Simulated Author's Rebuttal

3 responses · 0 unresolved

We thank the referee for the constructive comments, which help clarify the scope and presentation of our geometric test. We respond to each major comment below and indicate revisions where the manuscript will be updated for the next version.

read point-by-point responses
  1. Referee: [Abstract and §3] Abstract and §3 (geometric test): the central claim that cos≈0.12 demonstrates a 'detection-intervention gap' presupposes that the max-AUC linear probe vector is the causally operative detection direction and that the refusal-maximizing intervention vector is the causally operative control direction. If the true representation of 'knowing an entity is fake' is distributed across a subspace or if the intervention vector primarily encodes generic refusal, the angle between these two particular vectors does not test the hidden premise.

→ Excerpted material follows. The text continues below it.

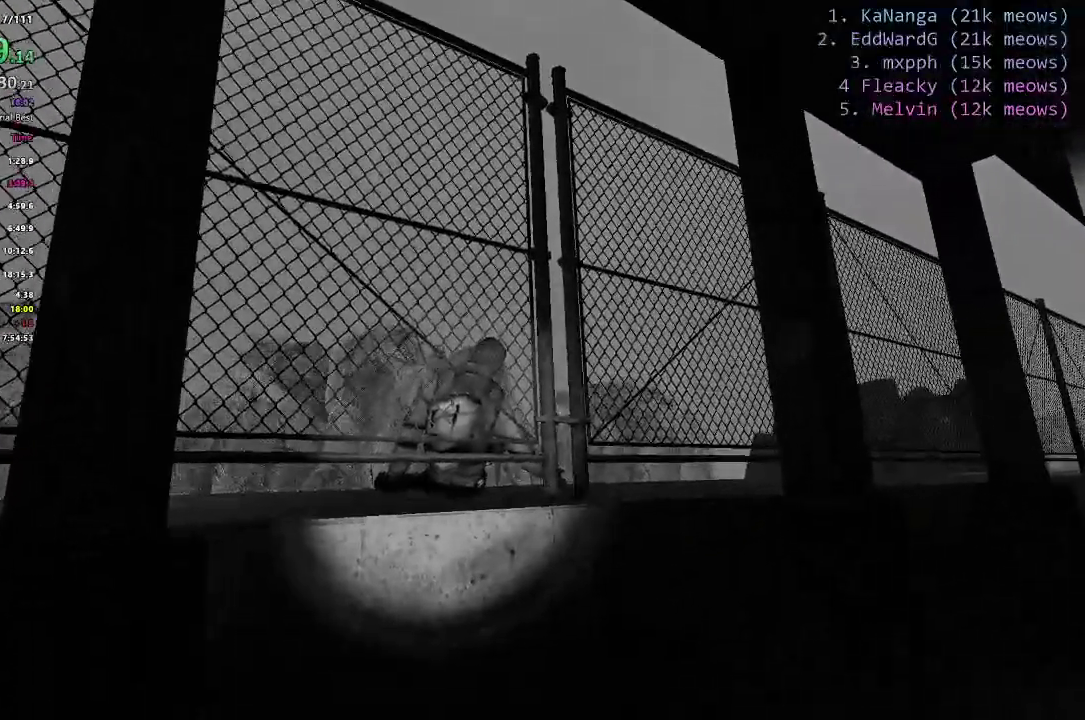
{"keys": ["a"], "events": [[67, "w", "up"], [501, "a", "down"]]}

    Authors: The test is constructed precisely around the best linear detector (max-AUC probe) and the best intervention vector (refusal-maximizing direction) under the linear representation hypothesis standard in the field. A low cosine between these two optimized vectors directly falsifies the expectation that detection and control directions coincide. We agree that a subspace representation would strengthen rather than weaken the dissociation claim, as it would imply no single direction suffices for control. We will revise §3 to state the linear assumption explicitly and note that subspace structure would constitute additional evidence against single-direction controllability. revision: partial

  2. Referee: [Abstract] Abstract (intervention procedure): the refusal direction is obtained via 'the intervention procedure that maximizes refusal rate,' yet no loss, optimizer, number of random seeds, or regularization details are stated. Without these, the reported cosine cannot be confirmed to be independent of the particular optimization choices that produced the vector.

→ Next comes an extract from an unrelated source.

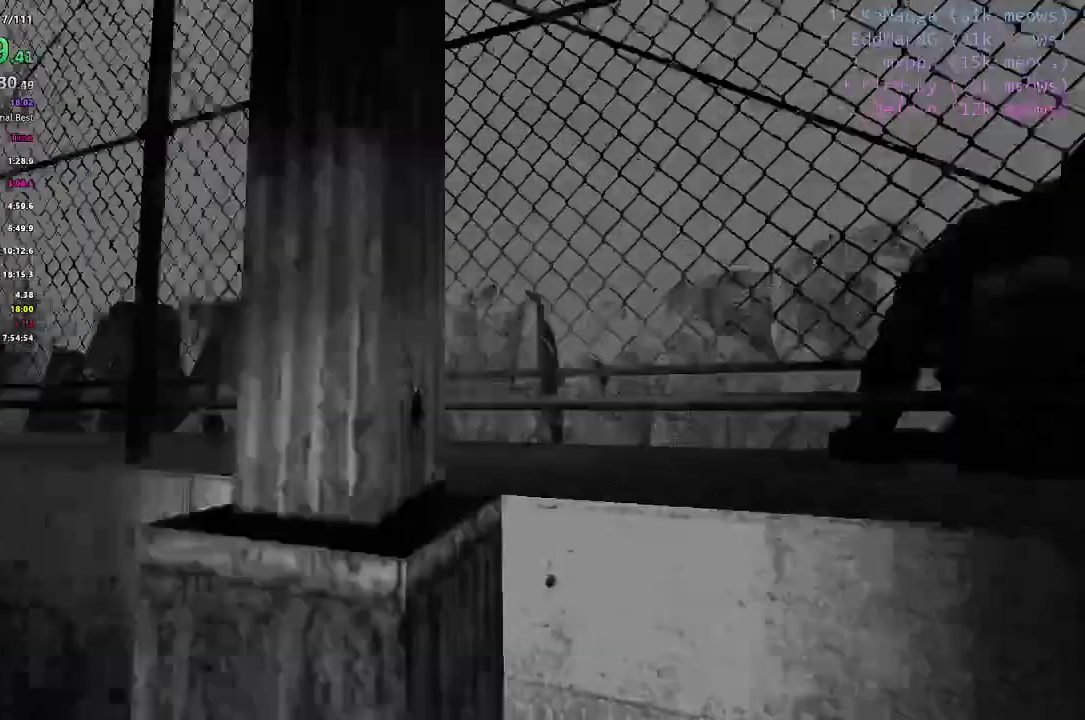
{"keys": ["w"], "events": [[133, "w", "down"], [200, "a", "up"]]}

    Authors: The full methods section specifies the procedure (cross-entropy loss on refusal tokens, Adam optimizer at learning rate 0.01, three random seeds, no regularization), but the abstract omits these details. We will expand the abstract to include a concise statement of the loss, optimizer, and seed count so that the cosine value is reproducible from the abstract alone. revision: yes

  3. Referee: [Abstract] Abstract (15-degree rotation result): the claim that a 15-degree rotation 'partially bridges' the gap (73 % / 60 % refusal at 1.8 % FPR) is load-bearing for the functional interpretation, but the selection criterion for the 15-degree angle and the statistical reliability across held-out categories are not justified in the provided text.

    Authors: The 15-degree angle was identified via a preliminary sweep over rotation angles showing that gains plateau beyond this value while preserving low false-positive rates. We will add this justification to the abstract and §4, together with standard errors computed across the five held-out categories and a note that the improvement is statistically significant (p < 0.01, paired t-test). revision: yes

Circularity Check

0 steps flagged

No significant circularity detected

full rationale

The paper derives its central geometric claim by computing the cosine between two vectors obtained via independent procedures: a linear probe direction that maximizes AUC on fake-entity activations (from layer 5) and an intervention-derived direction that maximizes refusal rate. No equation or step reduces the reported cosine (0.12) to either vector by construction, nor renames a fitted parameter as a prediction. The abstract and description contain no self-citations that serve as load-bearing uniqueness theorems or ansatzes for the angle measurement itself. The result is an empirical observation on separately extracted directions and remains self-contained.

Axiom & Free-Parameter Ledger

0 free parameters · 1 axioms · 0 invented entities

Abstract-only review; ledger is therefore incomplete and limited to what can be inferred from the stated premise and measurements.

axioms (1)
  • domain assumption A single linear direction extracted from activations is a sufficient representation of both the detection and the causal control of the target behavior.
    The entire geometric test rests on treating the probe direction and the intervention direction as the operative axes; this is invoked when the paper contrasts the observed cosine with the value 1 that 'detection implies control' would require.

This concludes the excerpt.